● Records supplied:

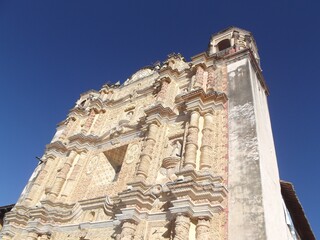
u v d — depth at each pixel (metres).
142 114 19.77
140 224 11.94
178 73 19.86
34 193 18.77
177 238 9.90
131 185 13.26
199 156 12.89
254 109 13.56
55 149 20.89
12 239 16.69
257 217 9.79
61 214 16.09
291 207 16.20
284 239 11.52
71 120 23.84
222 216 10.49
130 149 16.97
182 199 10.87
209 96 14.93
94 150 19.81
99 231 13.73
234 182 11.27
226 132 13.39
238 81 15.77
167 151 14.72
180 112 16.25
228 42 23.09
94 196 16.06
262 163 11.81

--

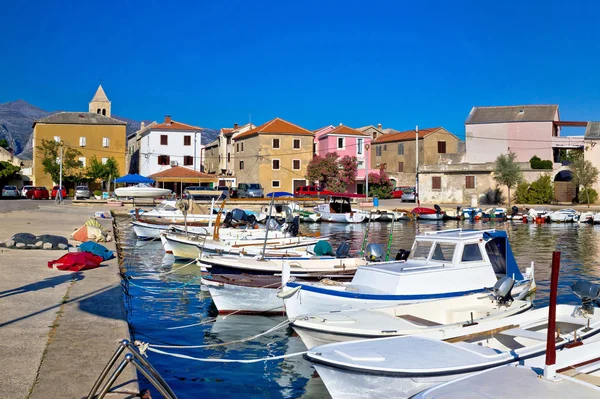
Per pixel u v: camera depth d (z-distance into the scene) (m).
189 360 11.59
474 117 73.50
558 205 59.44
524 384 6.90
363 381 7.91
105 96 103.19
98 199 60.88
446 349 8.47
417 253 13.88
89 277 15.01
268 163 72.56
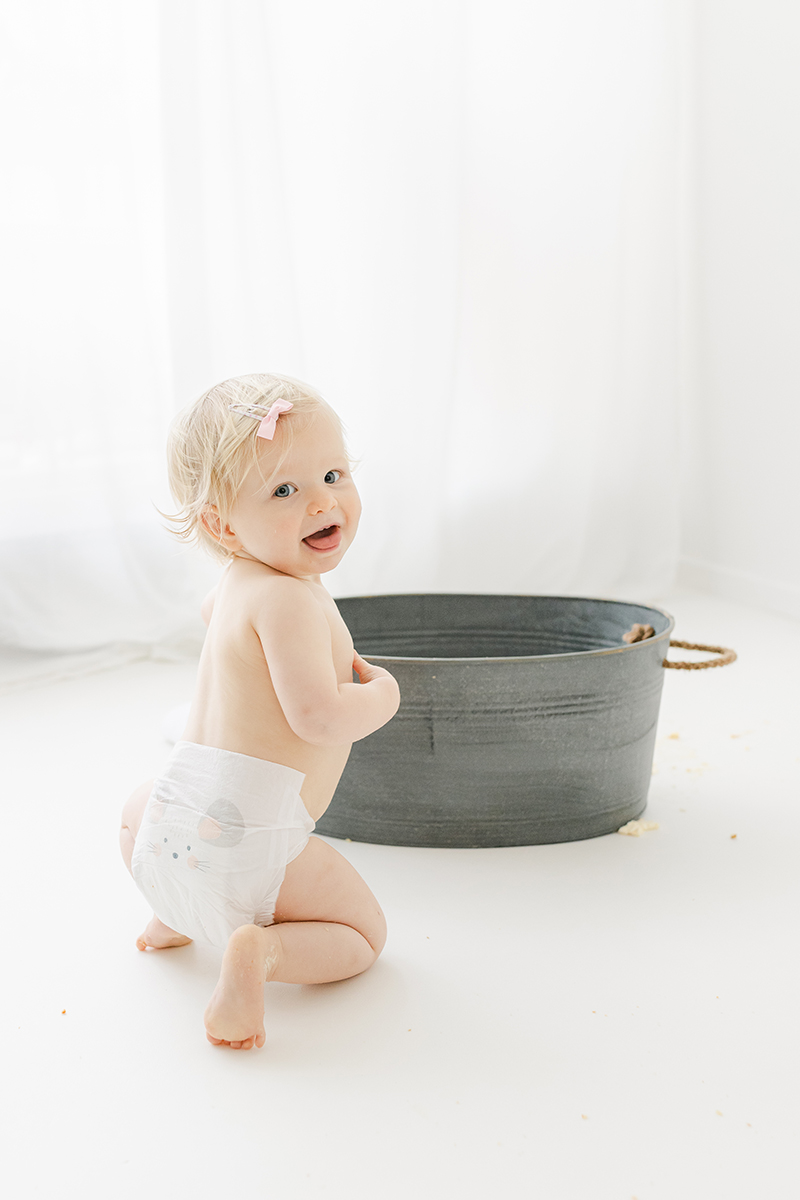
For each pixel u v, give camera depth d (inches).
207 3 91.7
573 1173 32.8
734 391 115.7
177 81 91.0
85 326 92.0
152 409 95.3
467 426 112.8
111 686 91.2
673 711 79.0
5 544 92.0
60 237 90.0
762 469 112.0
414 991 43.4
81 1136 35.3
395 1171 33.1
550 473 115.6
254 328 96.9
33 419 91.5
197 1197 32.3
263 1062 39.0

● Work instruction:
Output should match, line for line, the stretch of the material above from the line holding "u v d — depth at each pixel (metres)." through the line holding "262 163 11.81".

● Task response:
u v d — depth at each pixel (metres).
142 114 19.77
140 224 11.94
178 73 19.86
34 193 18.77
177 238 9.90
131 185 13.26
199 156 12.89
254 109 13.56
55 149 20.89
12 239 16.69
257 217 9.79
61 214 16.09
291 207 16.20
284 239 11.52
71 120 23.84
222 216 10.49
130 149 16.97
182 199 10.87
209 96 14.93
94 150 19.81
99 231 13.73
234 182 11.27
226 132 13.39
238 81 15.77
167 151 14.72
180 112 16.25
228 42 23.09
94 196 16.06
262 163 11.81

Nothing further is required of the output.